» Required work:
Change "moulin" to "pressoir" throughout the material below and leave every other word as it is.

» Source data:
+-------+
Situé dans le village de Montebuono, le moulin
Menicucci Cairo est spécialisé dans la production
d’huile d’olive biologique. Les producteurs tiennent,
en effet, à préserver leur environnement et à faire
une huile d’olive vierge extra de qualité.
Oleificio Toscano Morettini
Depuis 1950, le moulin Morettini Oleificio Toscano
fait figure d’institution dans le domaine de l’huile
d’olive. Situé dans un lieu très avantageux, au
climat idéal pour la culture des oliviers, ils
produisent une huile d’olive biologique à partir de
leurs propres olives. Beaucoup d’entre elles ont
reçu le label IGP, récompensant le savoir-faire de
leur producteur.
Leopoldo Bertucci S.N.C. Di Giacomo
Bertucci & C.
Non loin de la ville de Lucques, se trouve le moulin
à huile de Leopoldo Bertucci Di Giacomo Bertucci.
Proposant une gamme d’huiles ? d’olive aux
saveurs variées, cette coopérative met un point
+-------+
» Result:
Situé dans le village de Montebuono, le pressoir
Menicucci Cairo est spécialisé dans la production
d’huile d’olive biologique. Les producteurs tiennent,
en effet, à préserver leur environnement et à faire
une huile d’olive vierge extra de qualité.
Oleificio Toscano Morettini
Depuis 1950, le pressoir Morettini Oleificio Toscano
fait figure d’institution dans le domaine de l’huile
d’olive. Situé dans un lieu très avantageux, au
climat idéal pour la culture des oliviers, ils
produisent une huile d’olive biologique à partir de
leurs propres olives. Beaucoup d’entre elles ont
reçu le label IGP, récompensant le savoir-faire de
leur producteur.
Leopoldo Bertucci S.N.C. Di Giacomo
Bertucci & C.
Non loin de la ville de Lucques, se trouve le pressoir
à huile de Leopoldo Bertucci Di Giacomo Bertucci.
Proposant une gamme d’huiles ? d’olive aux
saveurs variées, cette coopérative met un point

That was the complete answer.